_TASK GOAL_.
Find every line below where the string "Normal" shows up, and copy those lines.

_LISTED RECORDS_.
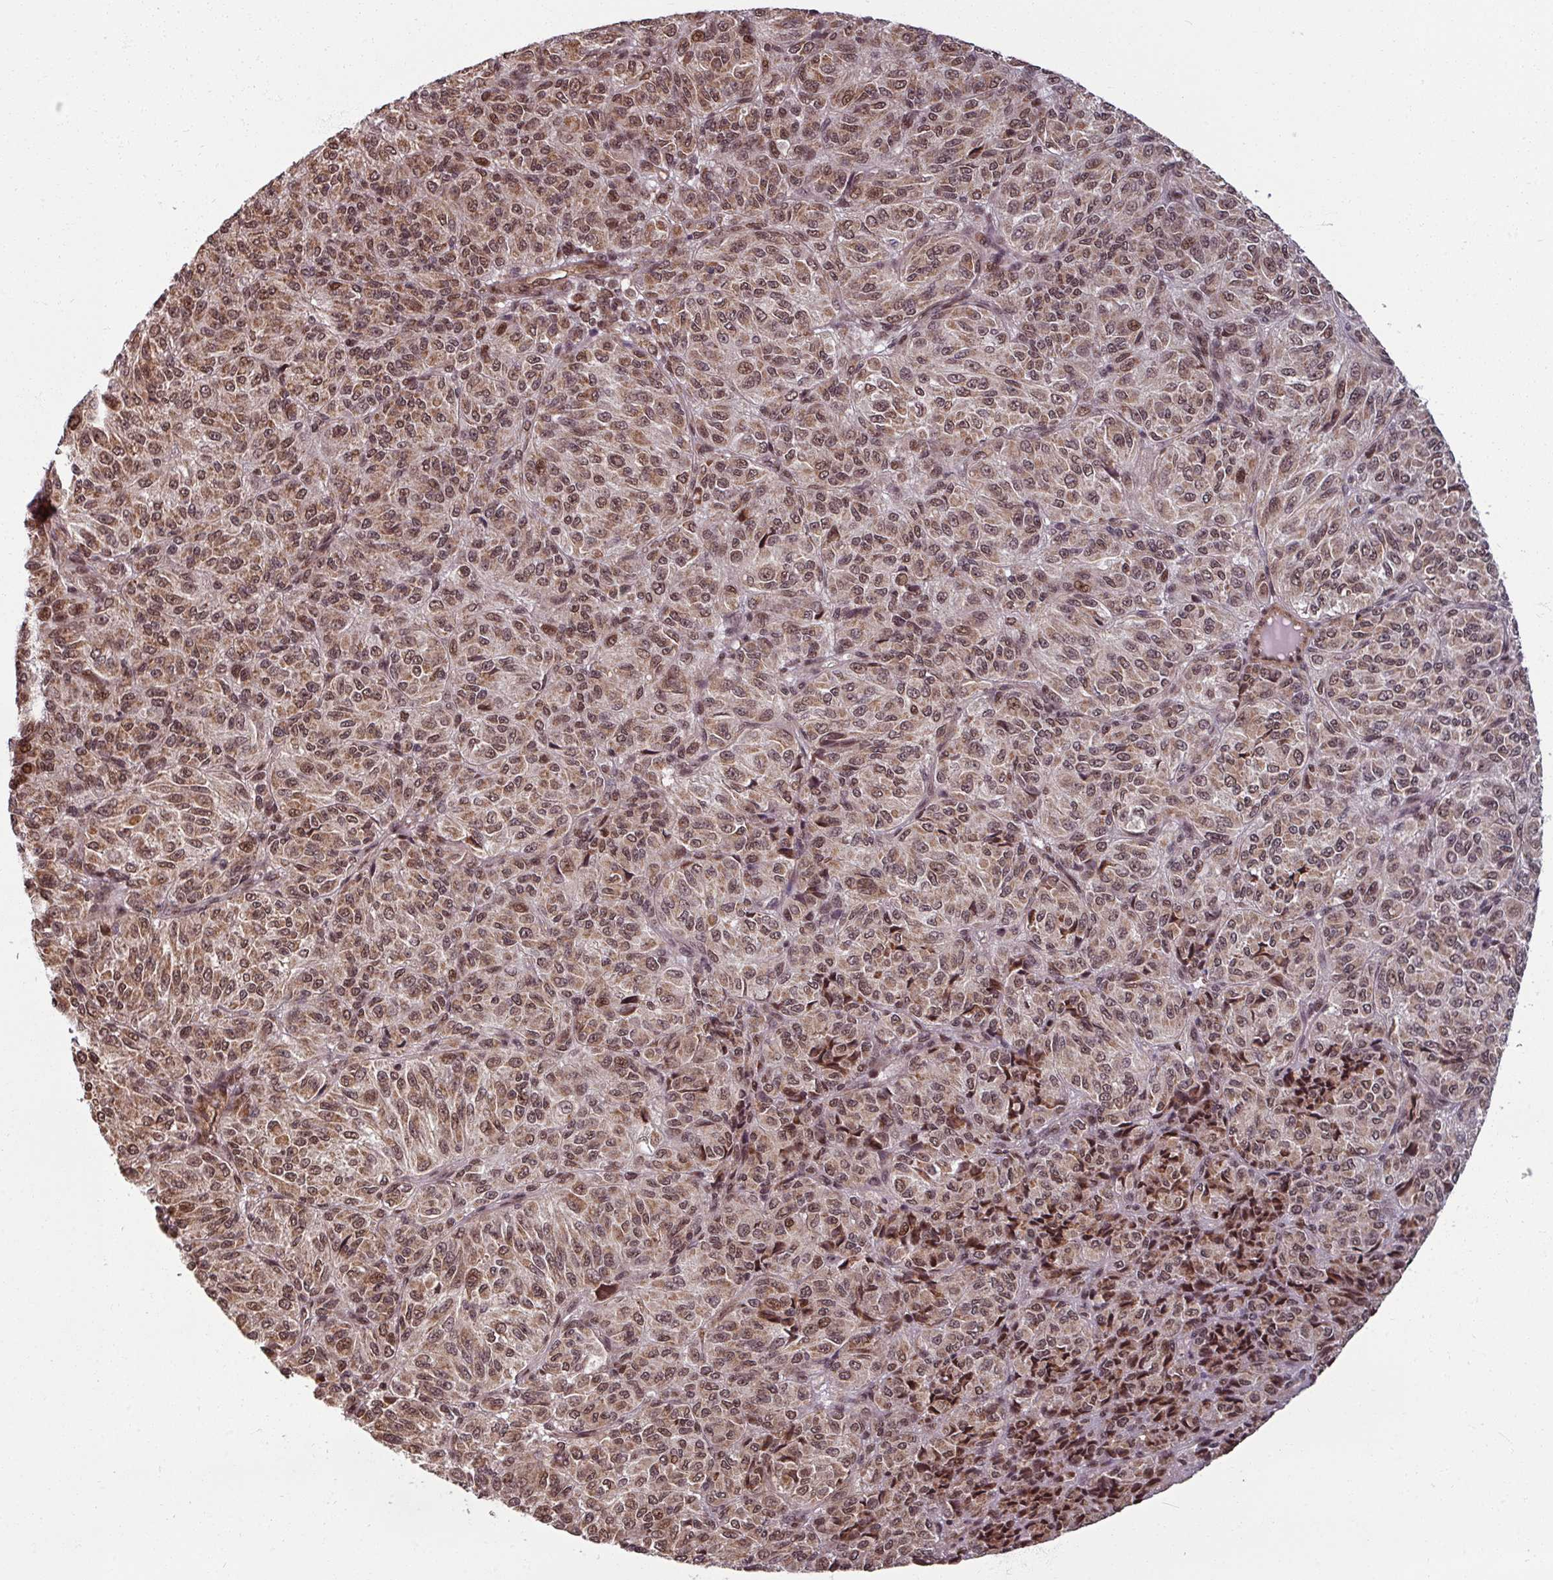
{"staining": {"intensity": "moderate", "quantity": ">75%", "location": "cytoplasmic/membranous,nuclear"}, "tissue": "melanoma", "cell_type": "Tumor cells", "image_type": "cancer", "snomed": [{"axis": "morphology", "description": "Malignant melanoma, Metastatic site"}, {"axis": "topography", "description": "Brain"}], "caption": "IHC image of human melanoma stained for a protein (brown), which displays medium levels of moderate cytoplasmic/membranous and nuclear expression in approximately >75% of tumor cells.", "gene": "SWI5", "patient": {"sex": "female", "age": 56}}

==

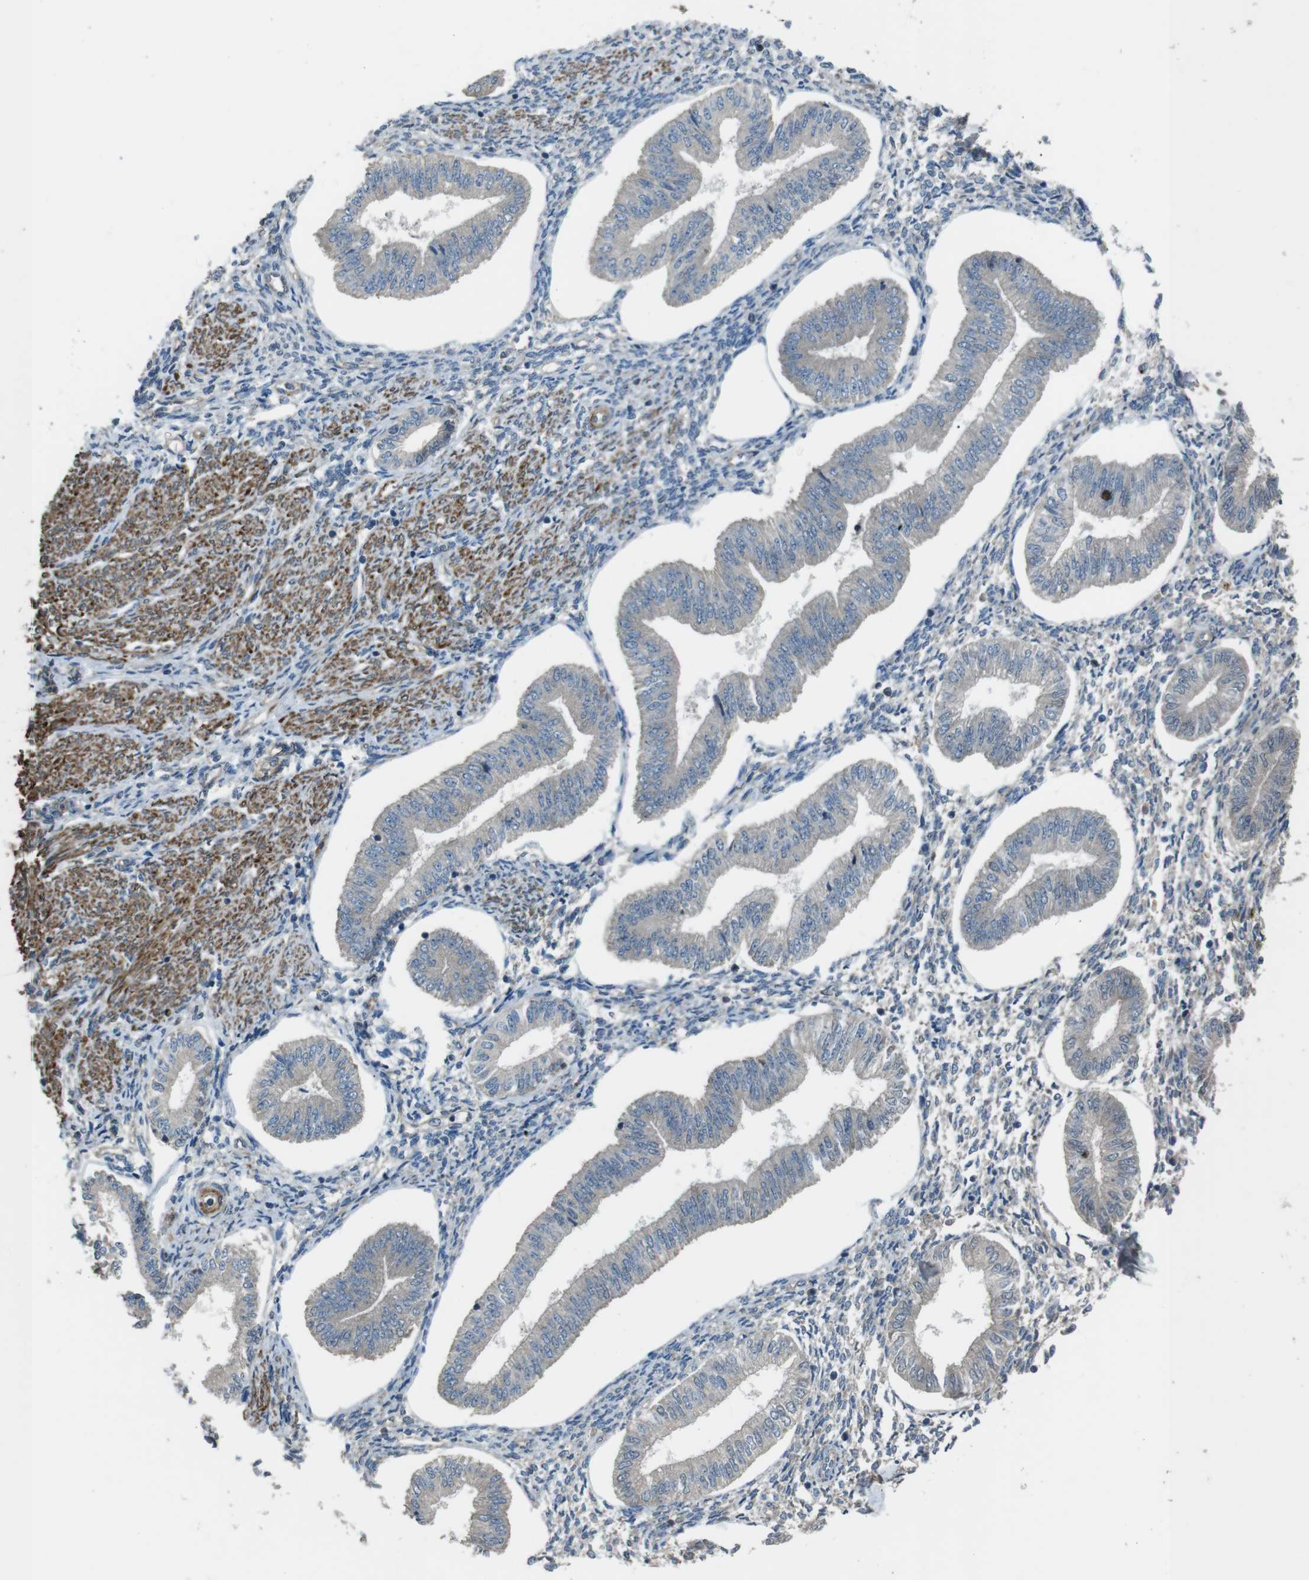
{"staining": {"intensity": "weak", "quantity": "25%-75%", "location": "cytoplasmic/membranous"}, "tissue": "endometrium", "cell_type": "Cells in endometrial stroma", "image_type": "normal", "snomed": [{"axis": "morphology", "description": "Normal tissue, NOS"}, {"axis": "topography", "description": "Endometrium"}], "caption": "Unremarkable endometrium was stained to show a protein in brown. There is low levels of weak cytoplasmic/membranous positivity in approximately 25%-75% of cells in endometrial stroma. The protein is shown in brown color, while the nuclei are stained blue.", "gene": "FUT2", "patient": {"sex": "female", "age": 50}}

...

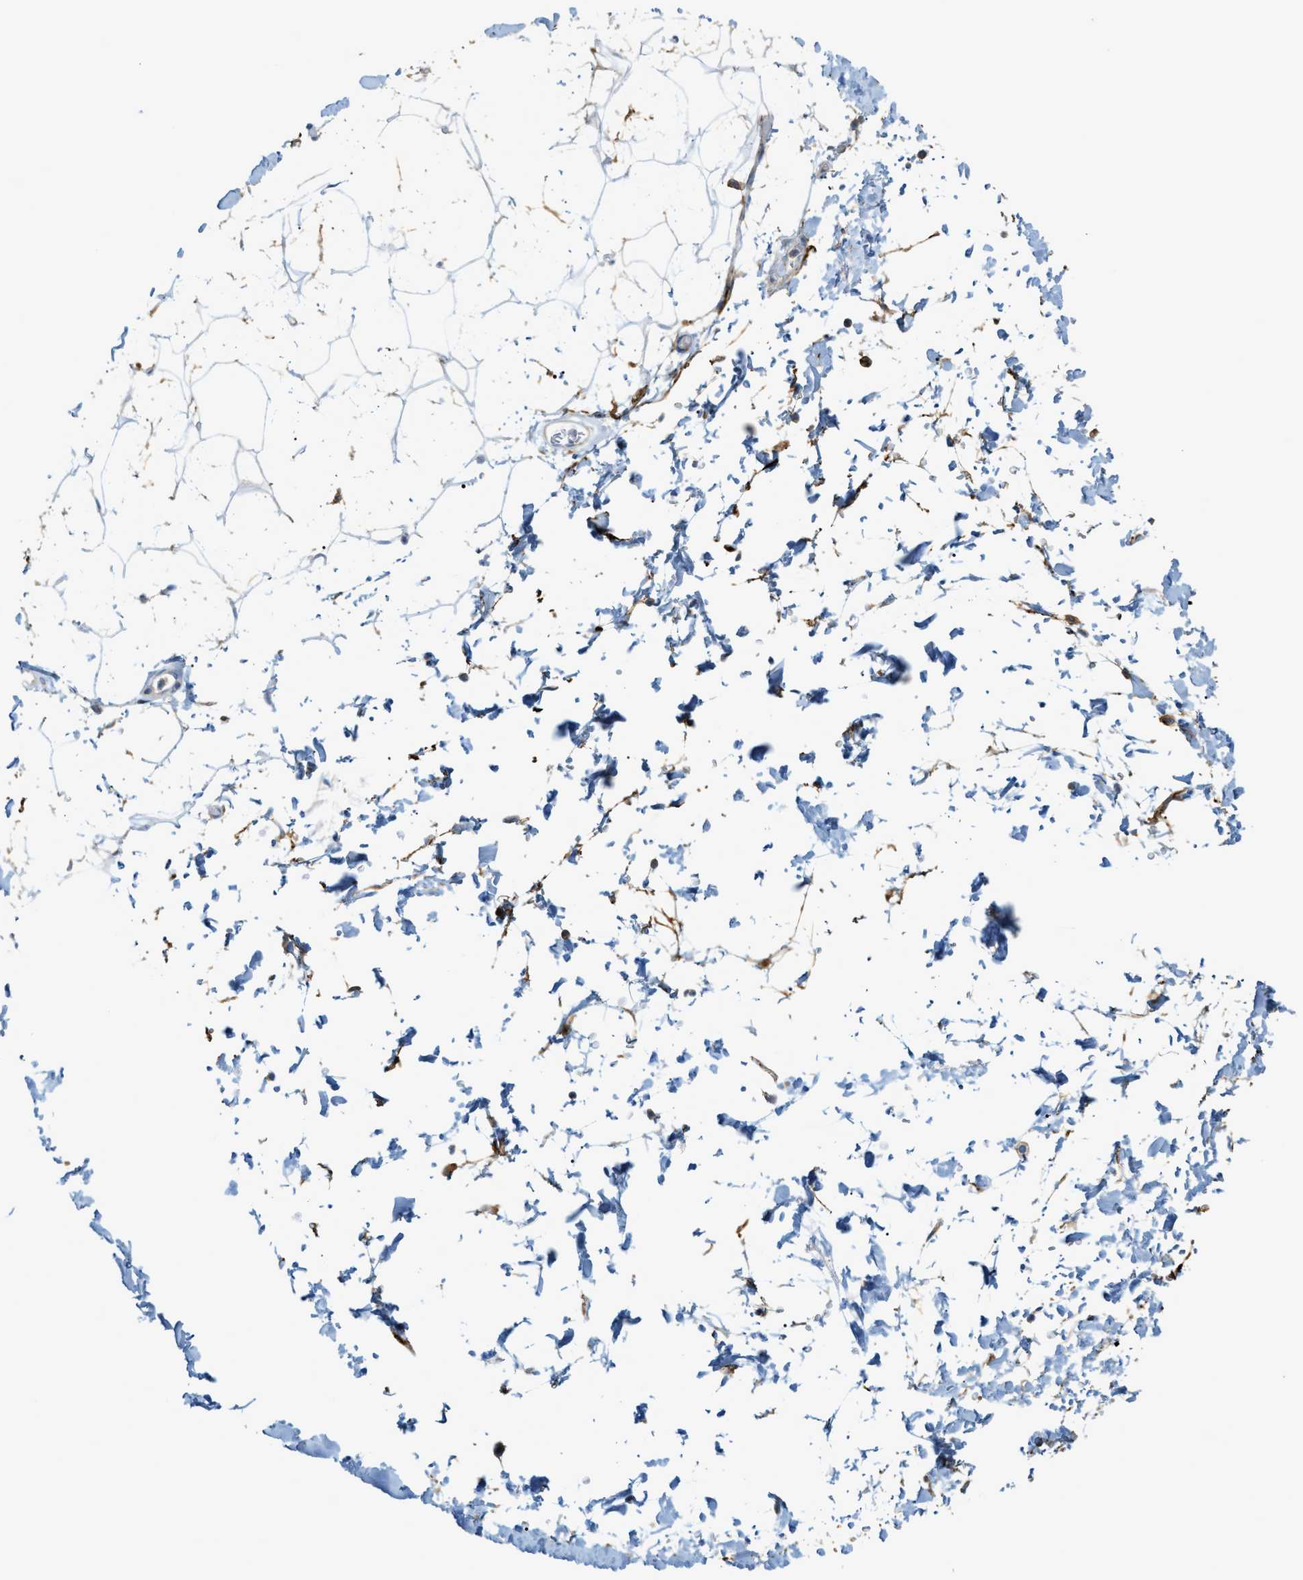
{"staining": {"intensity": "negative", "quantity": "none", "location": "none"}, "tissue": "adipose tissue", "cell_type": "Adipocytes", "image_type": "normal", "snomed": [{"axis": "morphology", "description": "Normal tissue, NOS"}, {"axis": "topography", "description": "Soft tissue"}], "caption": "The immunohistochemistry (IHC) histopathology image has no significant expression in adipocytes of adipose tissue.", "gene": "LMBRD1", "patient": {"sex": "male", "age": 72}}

_ANSWER BELOW_.
{"staining": {"intensity": "weak", "quantity": "25%-75%", "location": "cytoplasmic/membranous"}, "tissue": "endometrium", "cell_type": "Cells in endometrial stroma", "image_type": "normal", "snomed": [{"axis": "morphology", "description": "Normal tissue, NOS"}, {"axis": "topography", "description": "Endometrium"}], "caption": "Unremarkable endometrium was stained to show a protein in brown. There is low levels of weak cytoplasmic/membranous positivity in approximately 25%-75% of cells in endometrial stroma. The protein is shown in brown color, while the nuclei are stained blue.", "gene": "FUT2", "patient": {"sex": "female", "age": 50}}
{"staining": {"intensity": "negative", "quantity": "none", "location": "none"}, "tissue": "adipose tissue", "cell_type": "Adipocytes", "image_type": "normal", "snomed": [{"axis": "morphology", "description": "Normal tissue, NOS"}, {"axis": "topography", "description": "Soft tissue"}], "caption": "The immunohistochemistry (IHC) histopathology image has no significant expression in adipocytes of adipose tissue.", "gene": "LMBRD1", "patient": {"sex": "male", "age": 72}}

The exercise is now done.